Problem details – Restate word for word the entries below, starting with the line with "pinky dip: (237, 144)" and continuing through the line with "pinky tip: (247, 184)". Include both of those lines and no others.

[Records provided Boundary: Start]

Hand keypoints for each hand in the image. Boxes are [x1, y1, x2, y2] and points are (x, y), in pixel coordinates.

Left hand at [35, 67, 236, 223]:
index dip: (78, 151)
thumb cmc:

[Records provided Boundary: End]
[Records provided Boundary: Start]

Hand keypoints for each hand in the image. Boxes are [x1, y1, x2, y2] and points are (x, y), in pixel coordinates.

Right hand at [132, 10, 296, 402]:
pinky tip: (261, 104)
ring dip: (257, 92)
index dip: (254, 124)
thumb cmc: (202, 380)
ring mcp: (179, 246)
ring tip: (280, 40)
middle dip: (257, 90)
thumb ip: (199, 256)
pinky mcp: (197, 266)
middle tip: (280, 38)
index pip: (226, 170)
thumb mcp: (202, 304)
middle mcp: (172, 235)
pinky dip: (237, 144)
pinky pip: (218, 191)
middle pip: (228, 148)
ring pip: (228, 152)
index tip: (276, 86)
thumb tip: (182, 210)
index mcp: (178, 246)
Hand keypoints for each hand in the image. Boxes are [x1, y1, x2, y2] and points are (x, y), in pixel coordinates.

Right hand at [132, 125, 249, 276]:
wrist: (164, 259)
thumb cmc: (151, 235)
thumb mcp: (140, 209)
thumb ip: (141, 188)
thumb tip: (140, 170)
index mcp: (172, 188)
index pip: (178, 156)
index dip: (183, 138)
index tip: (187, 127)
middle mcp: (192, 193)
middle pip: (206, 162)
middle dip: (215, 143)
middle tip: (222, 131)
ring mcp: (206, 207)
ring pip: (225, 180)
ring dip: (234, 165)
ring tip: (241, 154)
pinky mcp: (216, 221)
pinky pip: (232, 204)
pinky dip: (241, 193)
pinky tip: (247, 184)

[Records provided Boundary: End]

Task answer –
pinky dip: (237, 144)
pinky pip: (218, 191)
middle pip: (228, 148)
ring pip: (228, 152)
index tip: (276, 86)
thumb tip: (182, 210)
index mcp: (178, 246)
Hand keypoints for each hand in the image. Boxes are [x1, y1, x2, y2] and points are (x, y), in pixel coordinates.

Right hand at [132, 125, 249, 276]:
wrist: (164, 259)
thumb cmc: (151, 235)
thumb mcp: (140, 209)
thumb ip: (141, 188)
thumb tip: (140, 170)
index mcp: (172, 188)
index pip: (178, 156)
index dip: (183, 138)
index tip: (187, 127)
middle mcp: (192, 193)
middle pip: (206, 162)
middle dip: (215, 143)
middle tip: (222, 131)
ring mcp: (206, 207)
ring pip: (225, 180)
ring dip: (234, 165)
ring tip: (241, 154)
pinky mcp: (216, 221)
pinky pip: (232, 204)
pinky dip: (241, 193)
pinky tip: (247, 184)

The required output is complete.